**WHAT YOU HAVE TO DO**
Retype each of the records below exactly, leaving the pictures out.

SUPPLIED MATERIAL below:

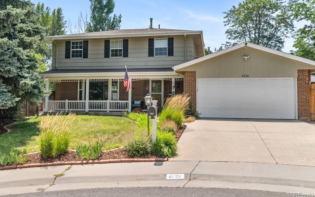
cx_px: 154
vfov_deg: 37.2
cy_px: 83
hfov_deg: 56.7
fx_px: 292
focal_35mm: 34
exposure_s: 1/500
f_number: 8
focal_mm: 30
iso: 400
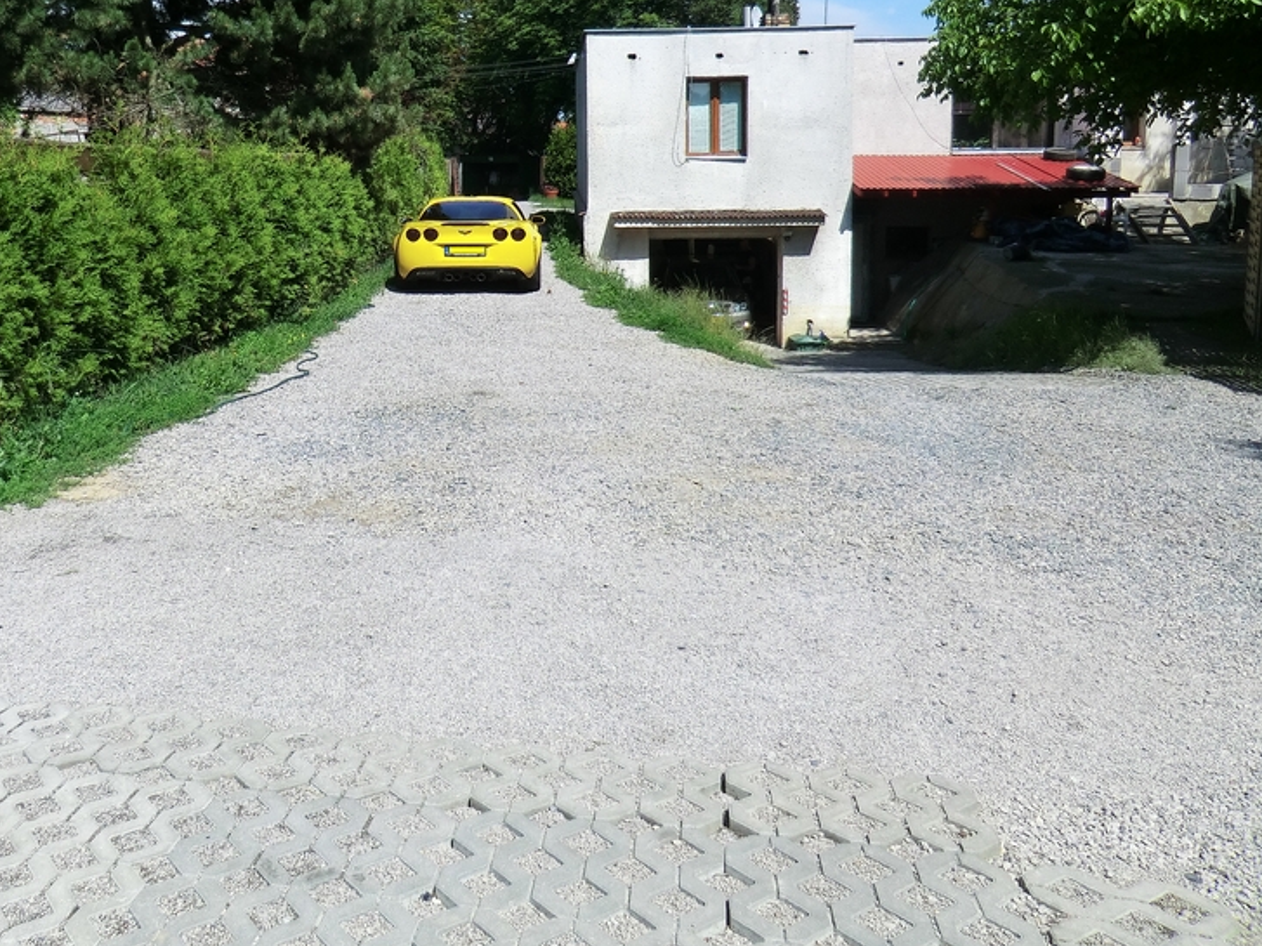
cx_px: 441
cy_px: 304
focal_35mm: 33
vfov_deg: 42.3
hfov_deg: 54.4
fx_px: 1203
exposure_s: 1/1000
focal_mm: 4.3
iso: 80
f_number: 3.2
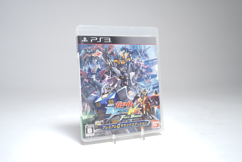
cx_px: 121
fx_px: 255
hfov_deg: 50.7
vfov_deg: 35.1
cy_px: 81
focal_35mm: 38
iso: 64
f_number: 4.5
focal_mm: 38
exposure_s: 1/4
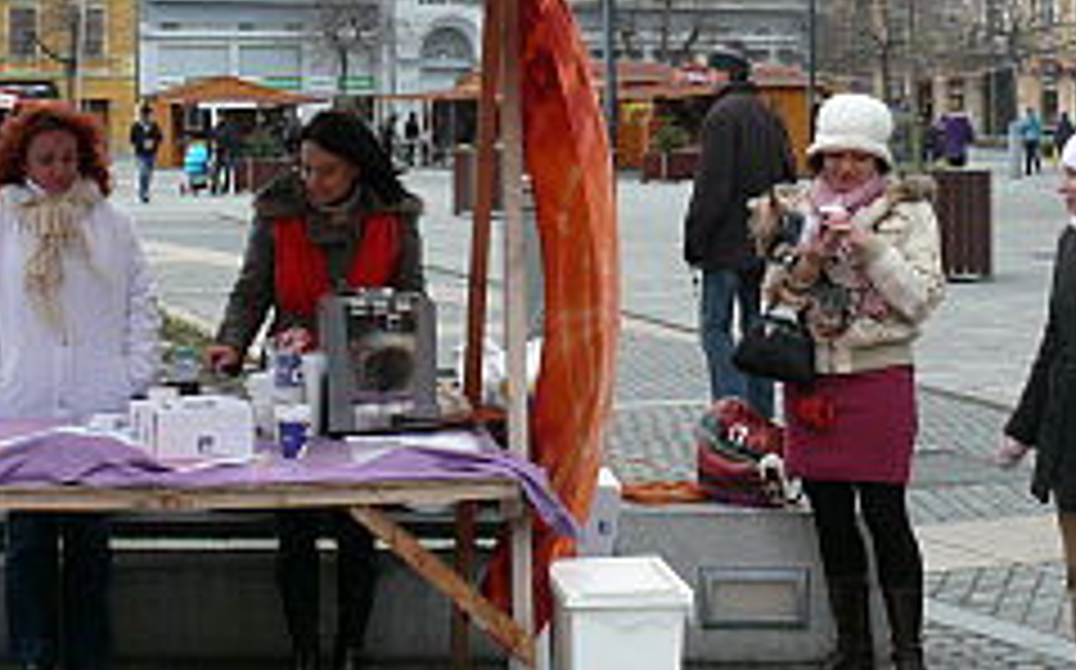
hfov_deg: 25.8
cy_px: 99
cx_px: 459
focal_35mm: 80
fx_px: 2344
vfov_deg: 16.1
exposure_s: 1/200
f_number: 5.6
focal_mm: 8
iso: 100
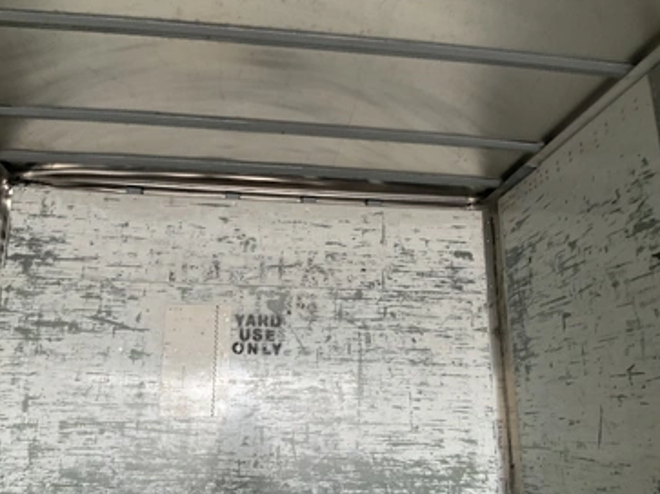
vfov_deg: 44.1
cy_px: 267
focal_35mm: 32
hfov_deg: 56.8
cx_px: 304
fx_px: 610
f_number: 1.8
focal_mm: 3
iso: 100
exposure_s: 1/60
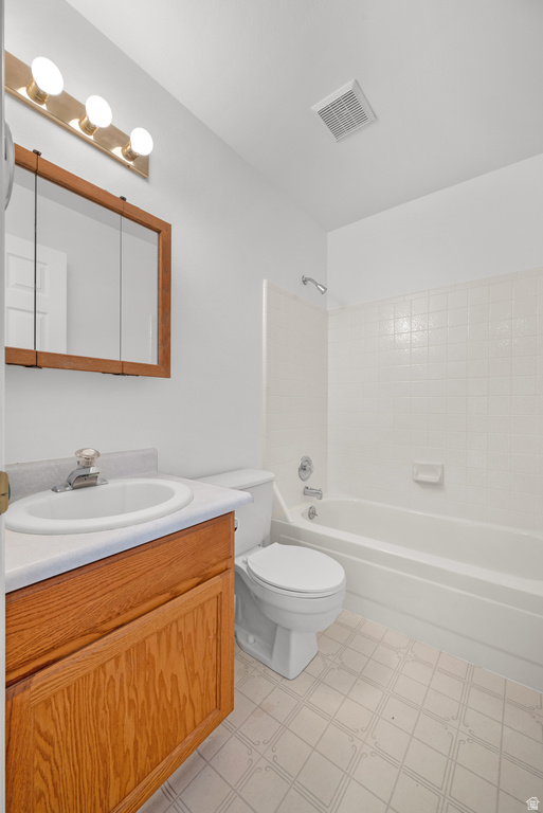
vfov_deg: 104.2
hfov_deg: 81.3
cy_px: 406
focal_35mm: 14
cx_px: 272
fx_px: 316
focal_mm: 14
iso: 500
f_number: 8
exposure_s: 1/2.5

End of SUPPLIED MATERIAL.

**WRITTEN ANSWER**
cx_px: 154
vfov_deg: 37.2
cy_px: 83
hfov_deg: 56.7
fx_px: 292
focal_35mm: 34
exposure_s: 1/500
f_number: 8
focal_mm: 30
iso: 400
cx_px: 441
cy_px: 304
focal_35mm: 33
vfov_deg: 42.3
hfov_deg: 54.4
fx_px: 1203
exposure_s: 1/1000
focal_mm: 4.3
iso: 80
f_number: 3.2
cx_px: 121
fx_px: 255
hfov_deg: 50.7
vfov_deg: 35.1
cy_px: 81
focal_35mm: 38
iso: 64
f_number: 4.5
focal_mm: 38
exposure_s: 1/4
hfov_deg: 25.8
cy_px: 99
cx_px: 459
focal_35mm: 80
fx_px: 2344
vfov_deg: 16.1
exposure_s: 1/200
f_number: 5.6
focal_mm: 8
iso: 100
vfov_deg: 44.1
cy_px: 267
focal_35mm: 32
hfov_deg: 56.8
cx_px: 304
fx_px: 610
f_number: 1.8
focal_mm: 3
iso: 100
exposure_s: 1/60
vfov_deg: 104.2
hfov_deg: 81.3
cy_px: 406
focal_35mm: 14
cx_px: 272
fx_px: 316
focal_mm: 14
iso: 500
f_number: 8
exposure_s: 1/2.5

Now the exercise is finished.